BEGIN EXERCISE MATERIALS

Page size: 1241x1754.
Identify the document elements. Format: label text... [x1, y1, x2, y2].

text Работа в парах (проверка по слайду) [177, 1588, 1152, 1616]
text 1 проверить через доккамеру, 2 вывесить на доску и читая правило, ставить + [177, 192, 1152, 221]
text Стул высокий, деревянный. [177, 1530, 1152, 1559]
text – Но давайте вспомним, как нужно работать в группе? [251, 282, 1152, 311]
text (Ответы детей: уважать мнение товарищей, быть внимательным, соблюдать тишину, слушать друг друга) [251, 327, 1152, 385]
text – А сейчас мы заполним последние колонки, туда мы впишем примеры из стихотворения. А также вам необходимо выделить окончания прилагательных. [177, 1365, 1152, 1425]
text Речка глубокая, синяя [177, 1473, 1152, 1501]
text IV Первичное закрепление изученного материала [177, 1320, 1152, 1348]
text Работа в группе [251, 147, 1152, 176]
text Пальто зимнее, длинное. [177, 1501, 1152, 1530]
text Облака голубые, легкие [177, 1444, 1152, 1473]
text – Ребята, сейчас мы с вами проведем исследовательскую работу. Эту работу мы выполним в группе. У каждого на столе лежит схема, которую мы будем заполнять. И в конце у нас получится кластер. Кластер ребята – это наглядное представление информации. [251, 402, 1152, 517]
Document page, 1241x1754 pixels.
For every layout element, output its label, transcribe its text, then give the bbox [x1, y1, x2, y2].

END EXERCISE MATERIALS
BEGIN EXERCISE MATERIALS

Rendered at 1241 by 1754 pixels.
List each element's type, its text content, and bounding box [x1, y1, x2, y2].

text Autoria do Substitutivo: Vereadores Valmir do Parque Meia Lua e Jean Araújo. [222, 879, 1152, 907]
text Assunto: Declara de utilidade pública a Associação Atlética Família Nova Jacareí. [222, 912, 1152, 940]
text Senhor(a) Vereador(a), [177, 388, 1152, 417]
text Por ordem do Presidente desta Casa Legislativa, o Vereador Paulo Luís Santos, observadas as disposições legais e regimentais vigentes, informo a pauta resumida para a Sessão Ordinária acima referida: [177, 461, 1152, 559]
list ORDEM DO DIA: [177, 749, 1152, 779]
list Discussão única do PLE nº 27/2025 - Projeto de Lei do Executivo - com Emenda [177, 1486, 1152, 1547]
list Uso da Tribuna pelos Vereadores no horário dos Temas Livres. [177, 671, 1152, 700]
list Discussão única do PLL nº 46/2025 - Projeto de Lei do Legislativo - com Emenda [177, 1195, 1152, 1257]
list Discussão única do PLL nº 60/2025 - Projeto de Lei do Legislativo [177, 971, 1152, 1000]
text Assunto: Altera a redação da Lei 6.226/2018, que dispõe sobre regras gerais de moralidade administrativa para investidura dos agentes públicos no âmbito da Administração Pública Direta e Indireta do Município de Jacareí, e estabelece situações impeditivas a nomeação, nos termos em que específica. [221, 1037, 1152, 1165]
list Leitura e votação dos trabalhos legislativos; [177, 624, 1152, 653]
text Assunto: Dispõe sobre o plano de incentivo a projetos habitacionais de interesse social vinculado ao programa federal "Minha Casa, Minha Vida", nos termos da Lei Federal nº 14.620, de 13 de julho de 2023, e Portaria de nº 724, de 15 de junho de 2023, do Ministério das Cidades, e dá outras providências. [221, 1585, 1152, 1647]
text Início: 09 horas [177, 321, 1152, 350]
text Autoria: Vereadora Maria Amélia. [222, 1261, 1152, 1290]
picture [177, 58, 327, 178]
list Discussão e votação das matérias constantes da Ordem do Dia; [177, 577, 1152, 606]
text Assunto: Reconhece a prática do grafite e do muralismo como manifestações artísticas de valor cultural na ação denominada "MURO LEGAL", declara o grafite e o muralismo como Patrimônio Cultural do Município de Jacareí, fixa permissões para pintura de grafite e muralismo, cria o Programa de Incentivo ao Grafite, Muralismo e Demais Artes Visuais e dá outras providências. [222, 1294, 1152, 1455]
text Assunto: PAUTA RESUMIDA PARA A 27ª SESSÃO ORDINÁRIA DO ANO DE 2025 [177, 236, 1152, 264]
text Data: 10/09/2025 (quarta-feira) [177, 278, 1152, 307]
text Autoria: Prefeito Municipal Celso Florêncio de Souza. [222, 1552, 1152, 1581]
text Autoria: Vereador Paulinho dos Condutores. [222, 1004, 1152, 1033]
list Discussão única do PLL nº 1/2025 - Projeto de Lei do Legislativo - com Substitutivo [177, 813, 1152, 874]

END EXERCISE MATERIALS

[DIRECTIONS]: Look above for the line holding "Identify the document". Print it and every line after it, exactly, through the line holding "For every layout".

[WRITTEN RESPONSE]:
Identify the document elements. Format: label text... [x1, y1, x2, y2].

text Работа в парах (проверка по слайду) [177, 1588, 1152, 1616]
text 1 проверить через доккамеру, 2 вывесить на доску и читая правило, ставить + [177, 192, 1152, 221]
text Стул высокий, деревянный. [177, 1530, 1152, 1559]
text – Но давайте вспомним, как нужно работать в группе? [251, 282, 1152, 311]
text (Ответы детей: уважать мнение товарищей, быть внимательным, соблюдать тишину, слушать друг друга) [251, 327, 1152, 385]
text – А сейчас мы заполним последние колонки, туда мы впишем примеры из стихотворения. А также вам необходимо выделить окончания прилагательных. [177, 1365, 1152, 1425]
text Речка глубокая, синяя [177, 1473, 1152, 1501]
text IV Первичное закрепление изученного материала [177, 1320, 1152, 1348]
text Работа в группе [251, 147, 1152, 176]
text Пальто зимнее, длинное. [177, 1501, 1152, 1530]
text Облака голубые, легкие [177, 1444, 1152, 1473]
text – Ребята, сейчас мы с вами проведем исследовательскую работу. Эту работу мы выполним в группе. У каждого на столе лежит схема, которую мы будем заполнять. И в конце у нас получится кластер. Кластер ребята – это наглядное представление информации. [251, 402, 1152, 517]
Document page, 1241x1754 pixels.
For every layout element, output its label, transcribe its text, then give the bbox [x1, y1, x2, y2].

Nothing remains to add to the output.